Quelle place ai-je dans ce monde si je ne peux procréer?

Les questions fusent et étourdissent la tête et les esprits. Ce sentiment est celui du choc puis la vie reprend son court et laisse place à d’autres sentiments. Très longtemps, la femme était montrée du doigt: "C’est donc vous qui arrêtez notre descendance!". Grâce à la science, nous avons découvert que dans les couples qui ne peuvent avoir d’enfant, très souvent le problème physiologique ou psychologique vient tout autant de l’homme que de la femme. Il est important d’être bien entouré car des sentiments liés à la virilité ou à la féminité, sous couvert de la culture, révèlent certaines idées que l’on peut qualifier d’irrationnelles puisqu’infondées: émasculation ou complexe de castration chez l’homme, femme "incomplète" ou dénuée de féminité.

Des sensations extraordinairement douloureuses naissent souvent de ce constat médical. Le couple comme l’image de soi peuvent vite tourner au cauchemar tant la souffrance et le sentiment "d’impuissance" -au sens propre comme au figuré– peuvent être vécus comme une fatalité. Les spécialistes n’hésitent pas à classer l’infertilité dans la liste des deuils comme ceux engendrés par la perte de parents. Une personne infertile qui ne regardait jamais la vie d’autrui peut se retrouver jalouse de ses amis, de ses collègues, de ses semblables: "Le monde a ce plus que je n’ai pas", "Mon corps m’a tué".

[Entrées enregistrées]
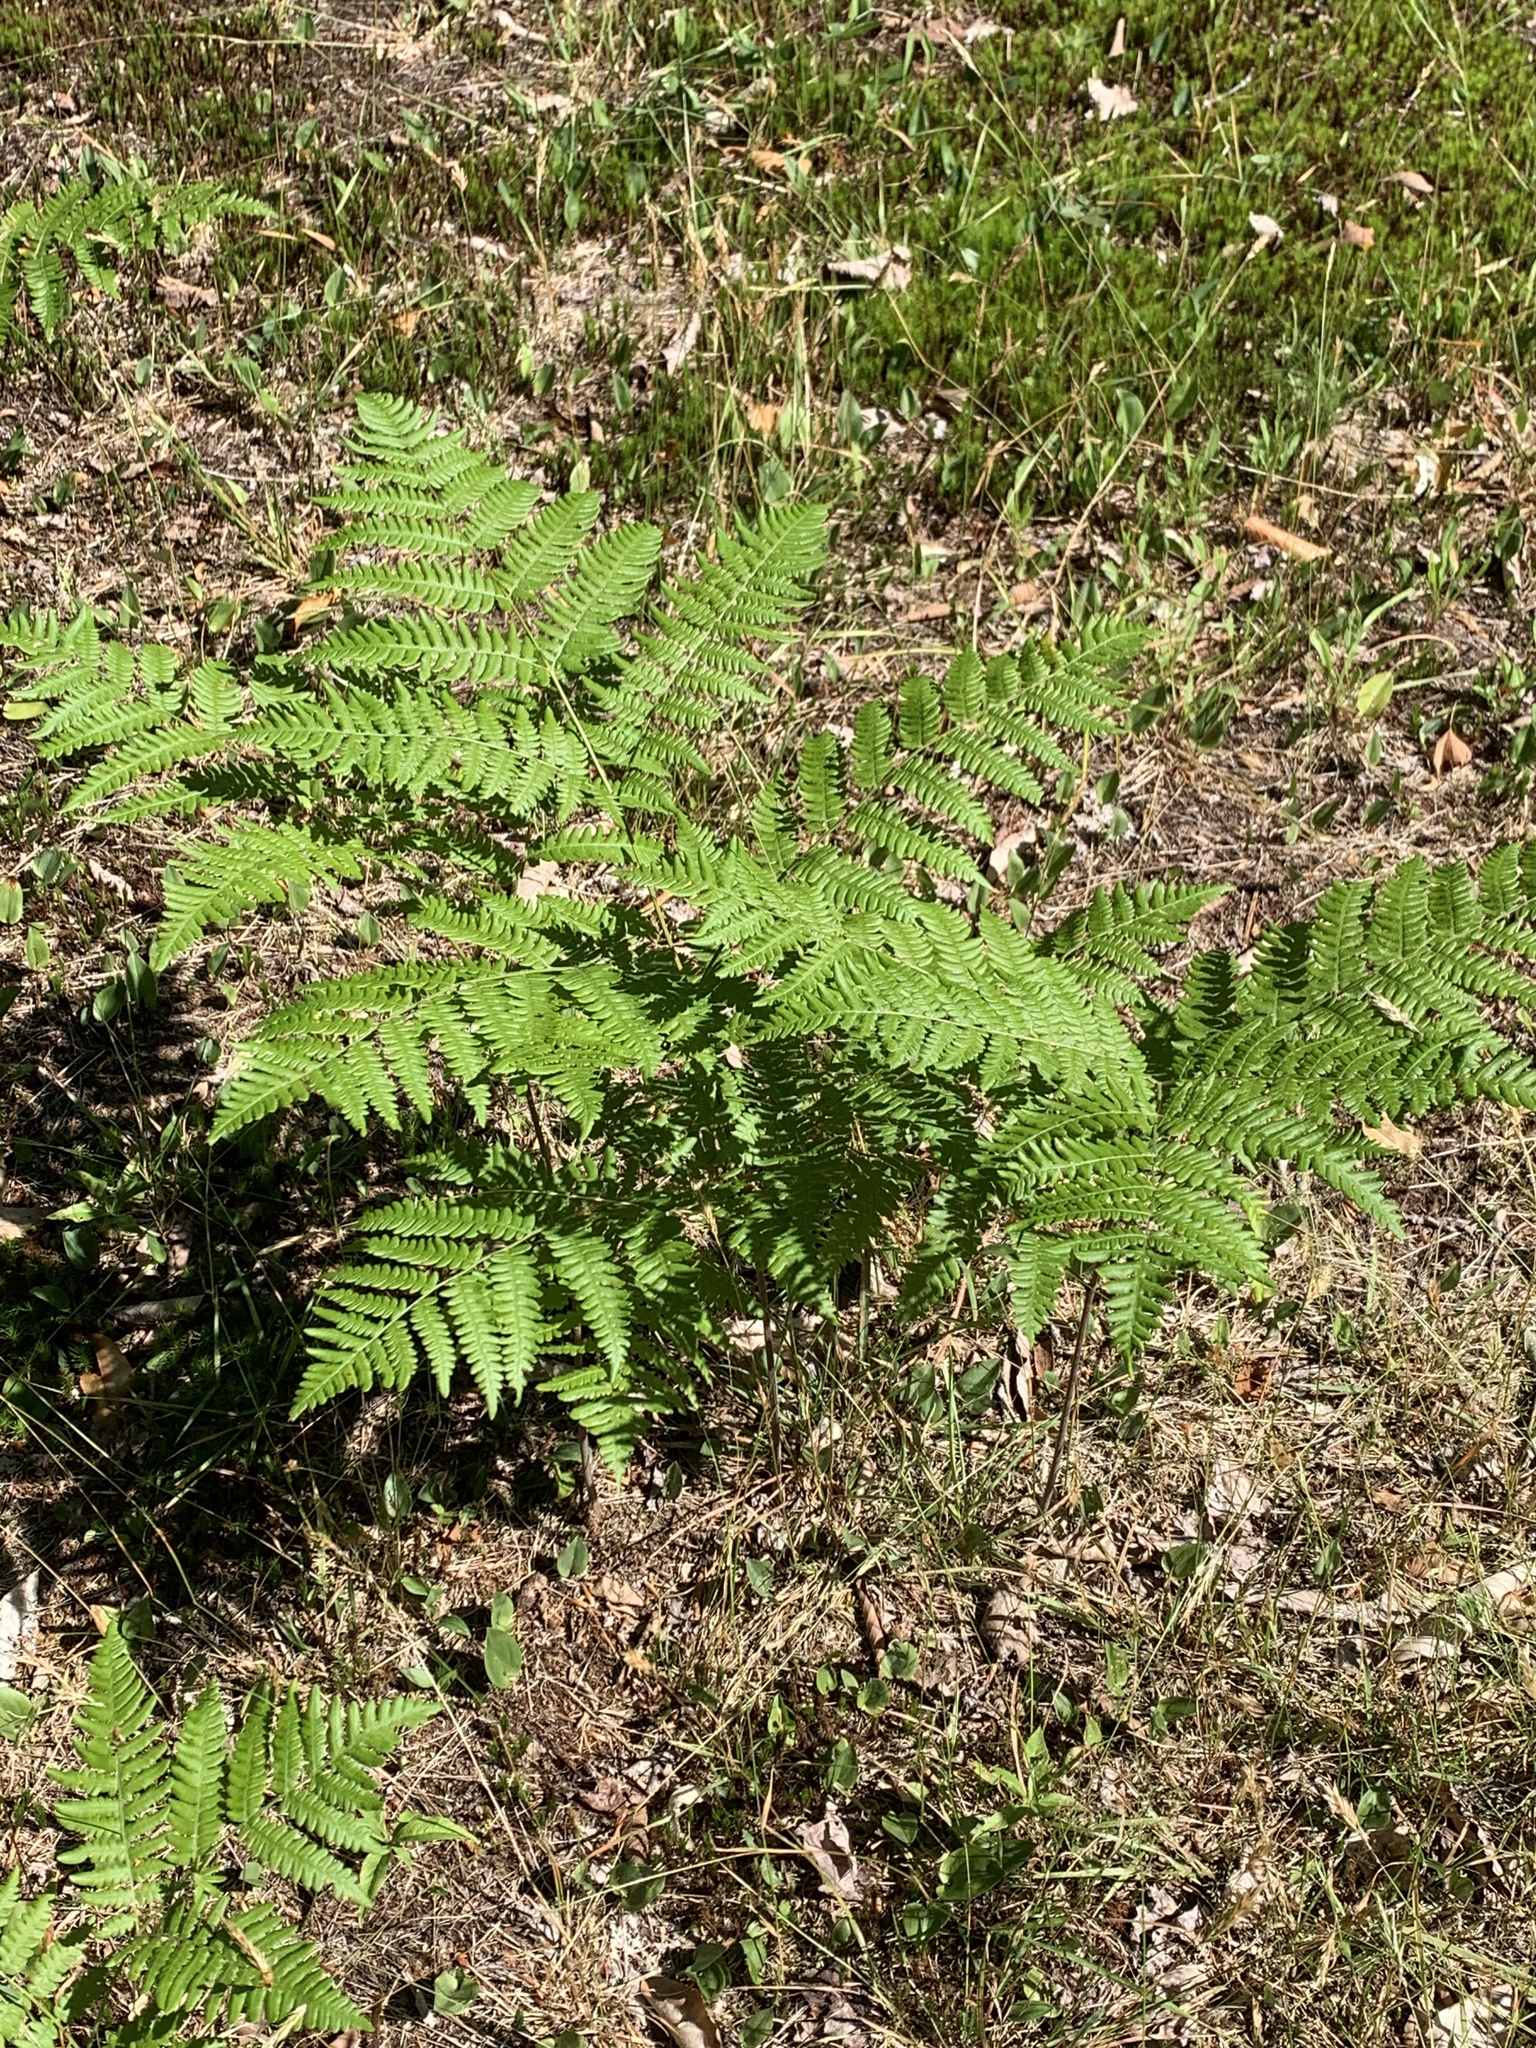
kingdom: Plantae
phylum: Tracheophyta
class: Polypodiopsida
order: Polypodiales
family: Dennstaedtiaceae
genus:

__Consigne de travail__.
D'après l'extrait sur l'infertilité, dans quelle liste les spécialistes n'hésitent-ils pas à classer l'infertilité ?

__Résultat__.
Ils la classent dans la liste des deuils, comme ceux engendrés par la perte de parents.